All estimates were adjusted for birth cohort (to account for frequency matching of cases and controls), race/ethnicity, parity, and region of center (North American (US) vs. European). Ashkenazi Jewish individuals were considered a separate ethnicity because the carriers only had one of three founder mutations. Parity, prophylactic oophorectomy, and ovarian cancer status were treated as time-dependent covariates in the analysis, with these covariates updated at the time of childbirth. Beyond adjustment for birth cohort, no additional weighting for selection was employed. For LD blocks exhibiting significant associations with the time to breast cancer diagnosis, secondary analyses of individual SNPs making up the LD block were conducted. For all analyses, the proportional hazards assumption was examined by considering multiplicative interactions between each haplotype (or SNP) of interest and (log-transformed) time. No significant departures from the proportional hazards assumption were observed.

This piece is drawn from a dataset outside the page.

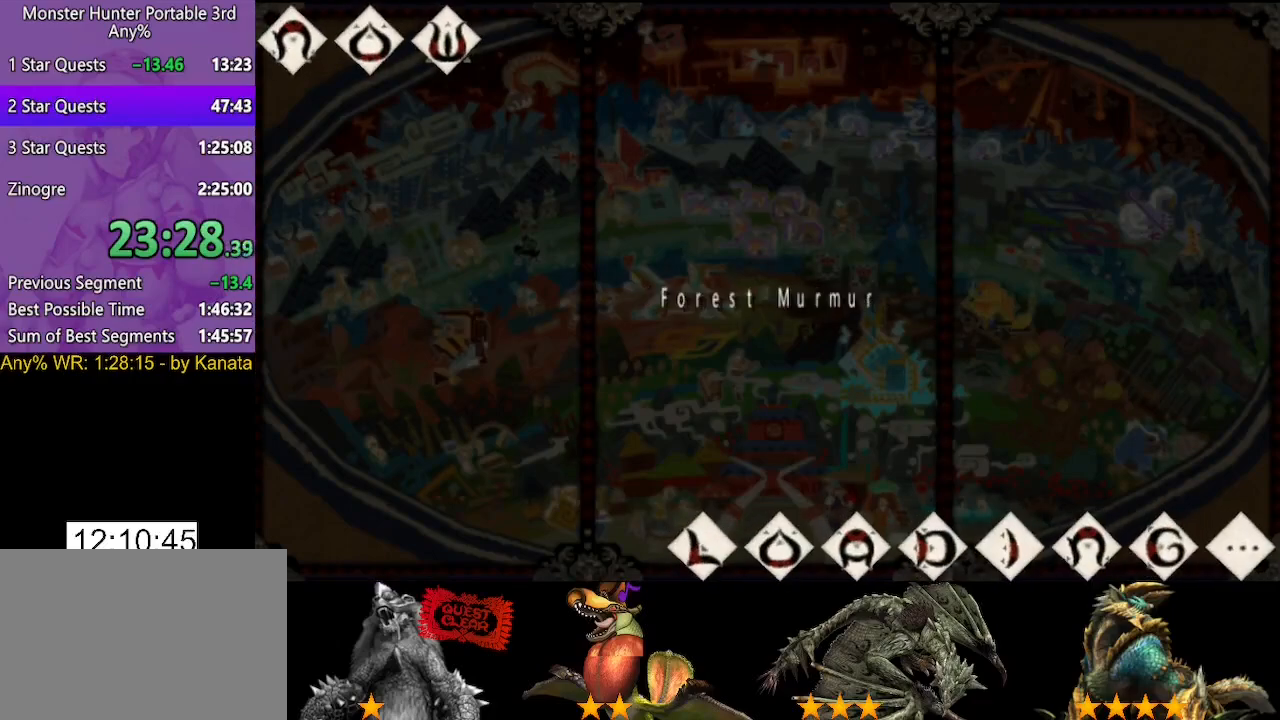
{"buttons": [], "left_stick": "center", "right_stick": "center", "events": []}
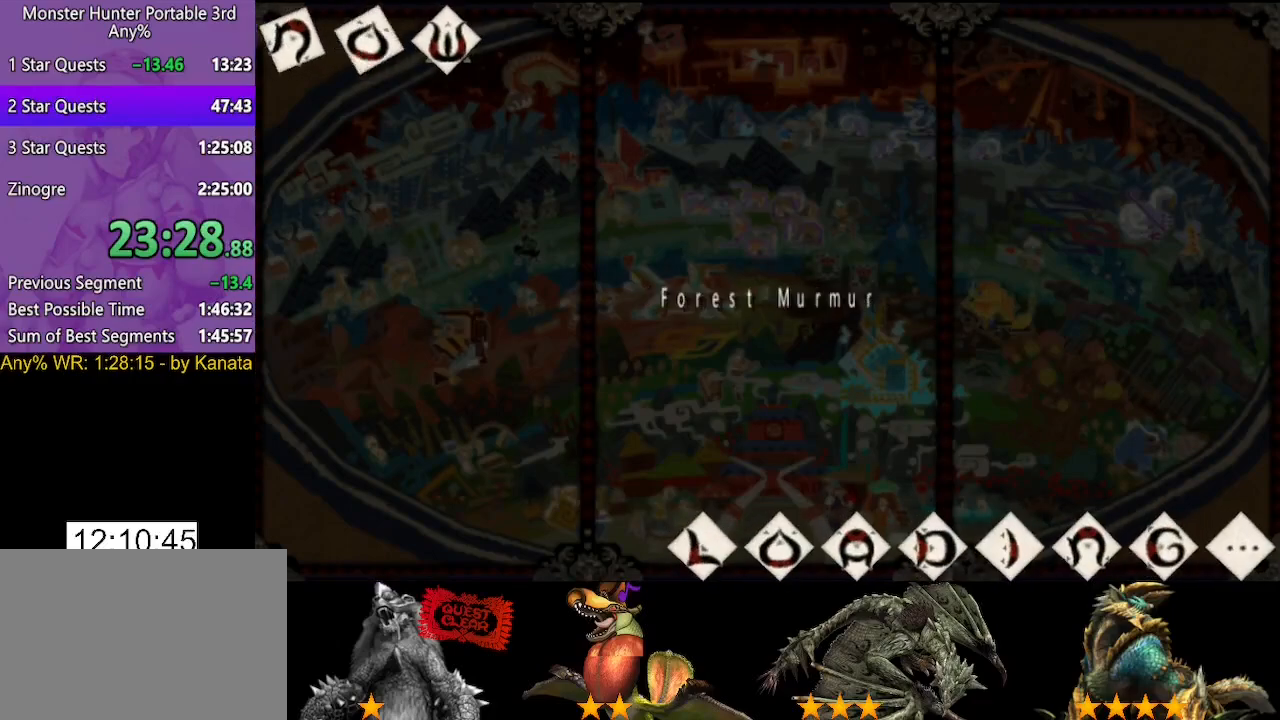
{"buttons": [], "left_stick": "center", "right_stick": "center", "events": []}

In total, the current analysis involves testing of 48 LD blocks, which is likely to result in an inflation of the family-wise type I error rate for the study if unadjusted critical values are used for assessing LD block significance. Noting that this analysis represents a first-stage in identifying variants in the IGF pathway that are associated with time to breast cancer diagnosis, we sought to control the family-wise type error rate at 15% in order to minimize the type II error rate, limiting the possibility of ruling out potentially important LD blocks from future investigation. Simulation was used to estimate the family-wise type I error rate, assuming a correlation of 0.75 across tests was assumed. Based upon 100,000 simulations it was estimated that an adjusted P value of 0.016 on any individual LD block test would result in a family-wise type I error rate of 15% for the study. An adjusted P < 0.016 was interpreted as a significant association.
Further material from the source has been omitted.